The Scot Tissue ad states outright that companies who don't provide proper accommodations for their workers face the greatest fear of capitalist employers - a union, or a revolution of the proletariat. Buying Scot Tissue Towels, it asserts, will keep the workers content (at least while they're drying their hands). Asserting their product as one of the causes behind the implied calm and effectiveness present in large companies such as Campbell's Soup, the marketers at Scot Tissue lead the audience to believe that providing employees with their paper towels will not only quell the revolution, but ensure economic longevity.
Playing on the fears present during the Red Scare (see the kairos post for more detail), the ad barely needs to state that keeping down a workers' revolution would be a positive outcome. The ad also claims that Scot Tissue paper towels are economically wise, as a worker would only need to use one instead of three or four to dry their hands. The action that the marketers would like their audience to take is clearly to purchase the paper towels.
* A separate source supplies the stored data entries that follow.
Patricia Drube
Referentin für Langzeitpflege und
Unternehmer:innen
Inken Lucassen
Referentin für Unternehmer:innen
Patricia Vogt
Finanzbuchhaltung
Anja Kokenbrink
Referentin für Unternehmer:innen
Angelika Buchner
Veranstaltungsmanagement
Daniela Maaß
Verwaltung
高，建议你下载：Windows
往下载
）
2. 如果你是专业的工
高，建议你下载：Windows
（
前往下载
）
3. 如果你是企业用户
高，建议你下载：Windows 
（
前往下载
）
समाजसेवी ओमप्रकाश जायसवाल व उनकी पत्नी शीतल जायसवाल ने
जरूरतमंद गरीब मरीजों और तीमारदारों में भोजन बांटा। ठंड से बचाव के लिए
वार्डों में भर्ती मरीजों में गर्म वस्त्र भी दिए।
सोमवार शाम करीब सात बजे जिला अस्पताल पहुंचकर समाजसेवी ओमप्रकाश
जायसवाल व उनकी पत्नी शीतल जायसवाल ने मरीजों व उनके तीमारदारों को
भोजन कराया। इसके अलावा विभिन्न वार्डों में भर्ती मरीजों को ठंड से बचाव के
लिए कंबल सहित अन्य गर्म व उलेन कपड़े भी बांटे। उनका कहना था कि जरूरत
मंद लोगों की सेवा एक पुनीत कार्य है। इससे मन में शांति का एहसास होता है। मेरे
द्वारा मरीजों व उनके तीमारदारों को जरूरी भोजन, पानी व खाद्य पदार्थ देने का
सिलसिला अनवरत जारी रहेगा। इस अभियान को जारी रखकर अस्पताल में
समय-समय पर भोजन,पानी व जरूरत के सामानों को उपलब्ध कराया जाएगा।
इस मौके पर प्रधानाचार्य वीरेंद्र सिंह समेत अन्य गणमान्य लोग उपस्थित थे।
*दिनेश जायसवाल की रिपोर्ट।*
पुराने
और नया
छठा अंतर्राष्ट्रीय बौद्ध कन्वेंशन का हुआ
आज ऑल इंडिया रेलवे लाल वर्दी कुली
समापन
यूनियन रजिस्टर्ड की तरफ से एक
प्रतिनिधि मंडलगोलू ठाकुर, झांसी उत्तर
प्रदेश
However, this ad also encourages a general disdain for Bolshevism, picturing the worker as dissatisfied, with a scheming face and a mischievous mustache.
By encouraging patriotic prejudice, this ad brings the concept of eliminating Bolshevism and the communist ideology in general into the realm of the public. The CEOs may stop the spread of communism by properly supplying their workers; a good american may stop the spread of communism by being content with the life their supervisors have given them.
I like how you recognized that the central threat of washroom Bolshevism wasn't just a random piggyback on the Communist paranoia of the time, but an implied threat of a socialist rebellion among the workers. It is apparent that ad is cleverly connecting something employers fear - worker discontentment and revolt - with something everyone at that feared, Communism, and claiming that it's products will alleviate both fears.